The new service will see ships with a capacity of 9,500 TEUs - 20-foot container equivalents - calling at Tauranga on their way from the west coast of South America before heading to ports in North Asia.

The new route requires the Maersk ships to divert to New Zealand before heading to destinations in China, Japan, and Korea, among others.

The South American and New Zealand cargoes are complementary primary produce loads requiring refrigeration, which the ships to be used on the run are well-equipped to provide.

The new service will effectively replace the current Triple Star service, which has been operating a dedicated New Zealand-Asia route on a roughly fortnightly basis, and is a direct product of collaboration with Maersk under a 10-year agreement signed two years ago, Kotahi's chief executive, David Ross, told BusinessDesk.

However, cost savings are not a feature of the improved timetable, with international freight rates already delivering negative returns for much of the global shipping industry.

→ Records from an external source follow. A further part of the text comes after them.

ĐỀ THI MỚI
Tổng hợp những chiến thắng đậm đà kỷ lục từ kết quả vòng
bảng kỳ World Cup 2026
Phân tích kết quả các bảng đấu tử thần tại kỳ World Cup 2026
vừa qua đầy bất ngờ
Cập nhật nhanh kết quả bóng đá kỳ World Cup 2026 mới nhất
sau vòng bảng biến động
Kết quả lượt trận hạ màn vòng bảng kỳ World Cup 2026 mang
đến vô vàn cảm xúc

Instead, the new route represented an investment in a sustainable and more regular service for New Zealand exporters, said Ross. The ships were more fuel-efficient than the 2,000 to 4,500 TEU-sized vessels that commonly service New Zealand ports and would cut carbon emissions between New Zealand and Asian ports by around 22 percent.

However, even at 9,500 TEUs, the new ships servicing Tauranga are dwarfed by container ships commonly in use on Northern Hemisphere routes, which are capable of carrying as many as 18,000 TEUs.

Ross said Kotahi didn't expect the route to attract any more cargo than already moves on the Triple Star service at first, although he expected it would begin to attract new sources of freight over time.

Kotahi provides export services for more than 40 companies exporting a wide range of primary and other products to some 440 ports around the globe.